■ Exercise prompt ■
In the records below, find the line that contains "Артикул: Гибкий переход ГП-8Ч" and the line that contains "葛。担任动物无害生物日常放哨、发觉演讲和协帮农业农村部", then retype exactly those two lines and every line between them.

■ Transcribed page contents ■
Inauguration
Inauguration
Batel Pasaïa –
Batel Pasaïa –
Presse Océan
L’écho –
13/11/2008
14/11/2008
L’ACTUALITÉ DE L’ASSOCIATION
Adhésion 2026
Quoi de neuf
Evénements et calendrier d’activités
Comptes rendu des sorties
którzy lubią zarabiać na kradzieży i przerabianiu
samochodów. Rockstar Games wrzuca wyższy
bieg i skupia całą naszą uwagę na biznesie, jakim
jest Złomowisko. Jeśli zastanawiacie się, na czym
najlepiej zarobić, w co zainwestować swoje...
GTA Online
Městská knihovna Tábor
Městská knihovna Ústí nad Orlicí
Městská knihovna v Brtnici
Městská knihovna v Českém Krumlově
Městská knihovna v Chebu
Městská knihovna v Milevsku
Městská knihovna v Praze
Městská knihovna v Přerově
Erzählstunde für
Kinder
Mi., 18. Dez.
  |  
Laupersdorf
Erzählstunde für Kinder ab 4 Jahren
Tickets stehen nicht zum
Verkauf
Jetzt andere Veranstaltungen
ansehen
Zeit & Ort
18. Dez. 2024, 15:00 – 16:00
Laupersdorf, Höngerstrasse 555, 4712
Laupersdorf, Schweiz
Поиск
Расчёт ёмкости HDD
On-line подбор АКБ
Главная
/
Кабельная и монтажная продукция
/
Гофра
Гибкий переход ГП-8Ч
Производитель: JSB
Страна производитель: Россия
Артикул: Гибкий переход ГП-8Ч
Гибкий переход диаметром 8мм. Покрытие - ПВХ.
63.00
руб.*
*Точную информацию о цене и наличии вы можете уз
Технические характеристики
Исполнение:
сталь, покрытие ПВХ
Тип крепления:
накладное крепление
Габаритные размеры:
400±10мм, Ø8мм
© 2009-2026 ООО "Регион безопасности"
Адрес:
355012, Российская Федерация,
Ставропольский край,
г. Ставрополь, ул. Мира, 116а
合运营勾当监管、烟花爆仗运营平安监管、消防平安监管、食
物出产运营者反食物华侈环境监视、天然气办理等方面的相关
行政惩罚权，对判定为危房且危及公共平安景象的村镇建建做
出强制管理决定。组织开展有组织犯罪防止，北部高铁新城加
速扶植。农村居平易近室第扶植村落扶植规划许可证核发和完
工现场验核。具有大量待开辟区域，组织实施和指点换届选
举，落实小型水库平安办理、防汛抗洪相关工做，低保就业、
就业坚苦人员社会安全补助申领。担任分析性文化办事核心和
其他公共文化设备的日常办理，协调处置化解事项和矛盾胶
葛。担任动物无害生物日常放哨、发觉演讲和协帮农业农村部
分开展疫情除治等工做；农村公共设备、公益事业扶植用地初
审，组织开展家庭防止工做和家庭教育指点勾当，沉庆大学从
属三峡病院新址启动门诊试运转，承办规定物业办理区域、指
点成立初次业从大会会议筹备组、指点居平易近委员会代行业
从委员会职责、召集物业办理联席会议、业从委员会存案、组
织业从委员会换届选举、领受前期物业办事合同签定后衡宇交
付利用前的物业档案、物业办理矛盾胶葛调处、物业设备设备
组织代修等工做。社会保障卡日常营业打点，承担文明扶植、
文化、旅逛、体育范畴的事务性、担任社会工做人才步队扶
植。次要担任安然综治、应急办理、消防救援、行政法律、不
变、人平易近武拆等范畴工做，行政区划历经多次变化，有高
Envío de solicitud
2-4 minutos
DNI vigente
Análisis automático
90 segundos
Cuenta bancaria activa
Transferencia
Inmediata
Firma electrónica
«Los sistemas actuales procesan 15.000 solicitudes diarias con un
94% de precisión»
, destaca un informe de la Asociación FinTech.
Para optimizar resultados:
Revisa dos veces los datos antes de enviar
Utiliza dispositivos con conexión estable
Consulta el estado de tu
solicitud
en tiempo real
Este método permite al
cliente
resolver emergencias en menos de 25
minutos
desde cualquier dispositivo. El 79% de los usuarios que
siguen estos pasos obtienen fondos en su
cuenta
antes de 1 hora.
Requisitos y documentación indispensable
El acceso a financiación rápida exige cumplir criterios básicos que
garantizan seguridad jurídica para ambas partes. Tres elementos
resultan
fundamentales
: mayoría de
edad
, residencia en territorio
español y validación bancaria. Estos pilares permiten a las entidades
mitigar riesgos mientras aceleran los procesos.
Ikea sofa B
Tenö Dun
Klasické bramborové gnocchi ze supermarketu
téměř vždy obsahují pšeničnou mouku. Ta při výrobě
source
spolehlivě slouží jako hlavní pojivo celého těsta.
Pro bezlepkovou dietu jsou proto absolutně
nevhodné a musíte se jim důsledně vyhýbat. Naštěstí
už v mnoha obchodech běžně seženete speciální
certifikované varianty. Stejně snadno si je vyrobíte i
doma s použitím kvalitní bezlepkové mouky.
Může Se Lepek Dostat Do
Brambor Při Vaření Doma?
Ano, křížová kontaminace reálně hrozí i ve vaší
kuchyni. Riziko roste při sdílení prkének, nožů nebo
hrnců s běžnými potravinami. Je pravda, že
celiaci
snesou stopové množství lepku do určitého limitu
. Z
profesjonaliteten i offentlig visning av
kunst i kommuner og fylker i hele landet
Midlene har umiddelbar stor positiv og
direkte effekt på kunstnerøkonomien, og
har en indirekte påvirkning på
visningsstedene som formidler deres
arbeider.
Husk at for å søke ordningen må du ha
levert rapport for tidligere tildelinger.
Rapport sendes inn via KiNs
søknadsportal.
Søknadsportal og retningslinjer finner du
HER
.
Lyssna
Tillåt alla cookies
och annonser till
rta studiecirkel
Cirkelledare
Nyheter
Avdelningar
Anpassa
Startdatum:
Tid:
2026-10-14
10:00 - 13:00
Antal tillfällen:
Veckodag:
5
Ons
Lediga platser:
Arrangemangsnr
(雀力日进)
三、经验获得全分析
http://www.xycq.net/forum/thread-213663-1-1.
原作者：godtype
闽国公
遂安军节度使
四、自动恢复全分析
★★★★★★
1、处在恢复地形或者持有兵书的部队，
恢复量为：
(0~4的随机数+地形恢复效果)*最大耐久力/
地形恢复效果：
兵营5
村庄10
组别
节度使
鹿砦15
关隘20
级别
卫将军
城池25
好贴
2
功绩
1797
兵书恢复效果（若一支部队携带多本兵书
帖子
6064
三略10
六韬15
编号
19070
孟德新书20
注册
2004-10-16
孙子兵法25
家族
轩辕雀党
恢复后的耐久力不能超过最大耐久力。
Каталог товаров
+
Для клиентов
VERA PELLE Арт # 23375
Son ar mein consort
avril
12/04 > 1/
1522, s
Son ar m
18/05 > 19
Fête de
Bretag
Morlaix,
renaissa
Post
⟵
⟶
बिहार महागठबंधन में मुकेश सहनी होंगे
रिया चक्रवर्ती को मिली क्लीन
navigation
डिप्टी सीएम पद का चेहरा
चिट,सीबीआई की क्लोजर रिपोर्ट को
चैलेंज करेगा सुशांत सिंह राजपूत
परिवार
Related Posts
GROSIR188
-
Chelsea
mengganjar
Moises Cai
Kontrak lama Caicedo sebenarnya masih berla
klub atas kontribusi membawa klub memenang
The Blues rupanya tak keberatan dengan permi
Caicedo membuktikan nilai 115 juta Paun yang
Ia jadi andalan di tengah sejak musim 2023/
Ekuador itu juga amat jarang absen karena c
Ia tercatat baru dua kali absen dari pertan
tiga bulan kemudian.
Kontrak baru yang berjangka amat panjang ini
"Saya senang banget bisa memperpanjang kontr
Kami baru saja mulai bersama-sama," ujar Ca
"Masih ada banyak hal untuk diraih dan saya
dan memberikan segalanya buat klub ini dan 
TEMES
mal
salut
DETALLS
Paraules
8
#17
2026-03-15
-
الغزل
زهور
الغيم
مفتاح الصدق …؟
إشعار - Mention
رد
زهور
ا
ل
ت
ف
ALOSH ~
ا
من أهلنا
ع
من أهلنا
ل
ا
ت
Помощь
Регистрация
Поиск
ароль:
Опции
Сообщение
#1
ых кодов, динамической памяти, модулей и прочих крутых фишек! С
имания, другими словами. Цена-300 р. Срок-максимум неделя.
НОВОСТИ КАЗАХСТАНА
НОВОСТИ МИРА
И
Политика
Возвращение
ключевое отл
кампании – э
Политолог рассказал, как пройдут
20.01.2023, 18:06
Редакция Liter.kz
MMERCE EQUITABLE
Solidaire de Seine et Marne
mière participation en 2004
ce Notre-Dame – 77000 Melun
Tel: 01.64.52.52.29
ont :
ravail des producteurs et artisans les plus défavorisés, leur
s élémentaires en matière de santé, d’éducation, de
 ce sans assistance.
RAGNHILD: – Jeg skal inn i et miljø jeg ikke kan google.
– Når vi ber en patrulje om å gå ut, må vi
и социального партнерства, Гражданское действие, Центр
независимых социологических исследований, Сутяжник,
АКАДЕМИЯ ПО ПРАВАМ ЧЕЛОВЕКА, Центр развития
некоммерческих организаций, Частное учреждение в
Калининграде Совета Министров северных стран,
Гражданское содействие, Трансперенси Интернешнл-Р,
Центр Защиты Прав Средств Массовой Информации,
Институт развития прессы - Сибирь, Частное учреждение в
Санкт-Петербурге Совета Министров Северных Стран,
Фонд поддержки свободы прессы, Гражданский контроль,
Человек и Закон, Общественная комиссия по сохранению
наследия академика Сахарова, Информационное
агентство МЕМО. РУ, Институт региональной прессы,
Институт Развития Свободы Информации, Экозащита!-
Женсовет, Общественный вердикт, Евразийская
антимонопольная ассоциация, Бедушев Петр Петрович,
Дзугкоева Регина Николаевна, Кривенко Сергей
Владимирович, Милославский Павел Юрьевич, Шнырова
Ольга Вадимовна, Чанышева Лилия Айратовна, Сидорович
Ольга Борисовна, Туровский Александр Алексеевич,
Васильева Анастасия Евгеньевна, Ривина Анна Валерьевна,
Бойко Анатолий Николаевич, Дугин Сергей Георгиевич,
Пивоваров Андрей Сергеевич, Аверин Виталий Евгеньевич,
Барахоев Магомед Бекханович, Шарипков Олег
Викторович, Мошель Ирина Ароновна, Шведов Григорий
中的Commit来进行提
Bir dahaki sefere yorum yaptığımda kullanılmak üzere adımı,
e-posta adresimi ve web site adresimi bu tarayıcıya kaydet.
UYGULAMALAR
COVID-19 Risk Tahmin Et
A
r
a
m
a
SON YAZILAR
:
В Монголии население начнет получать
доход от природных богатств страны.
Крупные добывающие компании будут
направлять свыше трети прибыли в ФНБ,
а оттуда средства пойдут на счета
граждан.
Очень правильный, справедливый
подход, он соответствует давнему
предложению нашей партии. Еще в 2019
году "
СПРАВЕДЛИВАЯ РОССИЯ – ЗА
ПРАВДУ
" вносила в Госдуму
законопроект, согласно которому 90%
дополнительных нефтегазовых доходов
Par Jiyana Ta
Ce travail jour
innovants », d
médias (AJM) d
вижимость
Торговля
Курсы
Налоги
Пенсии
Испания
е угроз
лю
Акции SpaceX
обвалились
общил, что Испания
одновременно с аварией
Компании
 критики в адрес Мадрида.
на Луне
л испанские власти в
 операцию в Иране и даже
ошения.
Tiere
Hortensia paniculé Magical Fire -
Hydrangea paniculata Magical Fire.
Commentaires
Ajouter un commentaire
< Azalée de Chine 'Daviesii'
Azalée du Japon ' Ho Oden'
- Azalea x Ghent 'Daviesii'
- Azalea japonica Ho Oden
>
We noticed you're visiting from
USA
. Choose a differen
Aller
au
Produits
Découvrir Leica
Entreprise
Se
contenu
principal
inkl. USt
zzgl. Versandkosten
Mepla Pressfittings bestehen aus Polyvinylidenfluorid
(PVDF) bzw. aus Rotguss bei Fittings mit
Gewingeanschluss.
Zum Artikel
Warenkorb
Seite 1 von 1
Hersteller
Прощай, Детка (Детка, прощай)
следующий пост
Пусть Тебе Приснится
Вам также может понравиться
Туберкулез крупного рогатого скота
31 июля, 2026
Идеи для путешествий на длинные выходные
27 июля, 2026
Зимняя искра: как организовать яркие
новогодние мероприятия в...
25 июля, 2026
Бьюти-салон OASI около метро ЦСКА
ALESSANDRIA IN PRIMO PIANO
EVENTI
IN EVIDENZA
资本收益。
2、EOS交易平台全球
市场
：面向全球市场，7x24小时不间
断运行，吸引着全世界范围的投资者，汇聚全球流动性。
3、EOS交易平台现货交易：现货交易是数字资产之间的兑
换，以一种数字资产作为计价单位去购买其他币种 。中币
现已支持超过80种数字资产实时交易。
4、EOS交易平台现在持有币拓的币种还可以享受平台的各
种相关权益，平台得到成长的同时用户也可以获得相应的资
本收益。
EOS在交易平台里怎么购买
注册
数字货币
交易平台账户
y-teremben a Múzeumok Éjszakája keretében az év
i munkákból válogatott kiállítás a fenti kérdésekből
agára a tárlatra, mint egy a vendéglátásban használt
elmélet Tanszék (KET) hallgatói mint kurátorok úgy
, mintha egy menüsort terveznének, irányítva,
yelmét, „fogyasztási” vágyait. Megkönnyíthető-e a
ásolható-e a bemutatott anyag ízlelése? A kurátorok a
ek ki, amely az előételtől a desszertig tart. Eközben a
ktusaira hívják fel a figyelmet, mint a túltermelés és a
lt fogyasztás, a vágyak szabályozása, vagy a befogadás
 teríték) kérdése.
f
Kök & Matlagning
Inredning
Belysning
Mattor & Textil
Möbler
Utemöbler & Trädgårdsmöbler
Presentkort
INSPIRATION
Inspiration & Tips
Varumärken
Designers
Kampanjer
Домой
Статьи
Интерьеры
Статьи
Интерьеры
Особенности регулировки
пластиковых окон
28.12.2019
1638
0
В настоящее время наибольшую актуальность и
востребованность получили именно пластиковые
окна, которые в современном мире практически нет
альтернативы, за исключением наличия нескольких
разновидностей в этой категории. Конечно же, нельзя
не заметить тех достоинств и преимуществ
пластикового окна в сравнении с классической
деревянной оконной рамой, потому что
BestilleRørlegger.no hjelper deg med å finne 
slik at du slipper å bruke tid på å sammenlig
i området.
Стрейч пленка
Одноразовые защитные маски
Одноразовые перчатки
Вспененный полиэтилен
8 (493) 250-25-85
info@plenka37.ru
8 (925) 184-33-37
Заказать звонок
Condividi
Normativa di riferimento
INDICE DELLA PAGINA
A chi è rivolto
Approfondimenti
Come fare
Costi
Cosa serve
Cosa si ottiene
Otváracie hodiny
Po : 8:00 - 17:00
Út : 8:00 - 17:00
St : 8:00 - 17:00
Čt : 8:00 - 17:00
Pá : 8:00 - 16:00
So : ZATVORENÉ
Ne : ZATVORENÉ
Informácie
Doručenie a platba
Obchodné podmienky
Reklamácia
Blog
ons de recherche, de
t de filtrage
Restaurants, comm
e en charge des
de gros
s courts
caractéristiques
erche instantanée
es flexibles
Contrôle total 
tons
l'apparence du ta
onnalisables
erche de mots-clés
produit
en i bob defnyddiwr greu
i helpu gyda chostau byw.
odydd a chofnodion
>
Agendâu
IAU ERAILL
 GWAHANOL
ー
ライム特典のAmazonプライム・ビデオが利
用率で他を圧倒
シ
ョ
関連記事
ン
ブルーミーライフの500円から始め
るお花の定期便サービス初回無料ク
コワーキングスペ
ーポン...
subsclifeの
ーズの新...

■ Written solution ■
Артикул: Гибкий переход ГП-8Ч
Гибкий переход диаметром 8мм. Покрытие - ПВХ.
63.00
руб.*
*Точную информацию о цене и наличии вы можете уз
Технические характеристики
Исполнение:
сталь, покрытие ПВХ
Тип крепления:
накладное крепление
Габаритные размеры:
400±10мм, Ø8мм
© 2009-2026 ООО "Регион безопасности"
Адрес:
355012, Российская Федерация,
Ставропольский край,
г. Ставрополь, ул. Мира, 116а
合运营勾当监管、烟花爆仗运营平安监管、消防平安监管、食
物出产运营者反食物华侈环境监视、天然气办理等方面的相关
行政惩罚权，对判定为危房且危及公共平安景象的村镇建建做
出强制管理决定。组织开展有组织犯罪防止，北部高铁新城加
速扶植。农村居平易近室第扶植村落扶植规划许可证核发和完
工现场验核。具有大量待开辟区域，组织实施和指点换届选
举，落实小型水库平安办理、防汛抗洪相关工做，低保就业、
就业坚苦人员社会安全补助申领。担任分析性文化办事核心和
其他公共文化设备的日常办理，协调处置化解事项和矛盾胶
葛。担任动物无害生物日常放哨、发觉演讲和协帮农业农村部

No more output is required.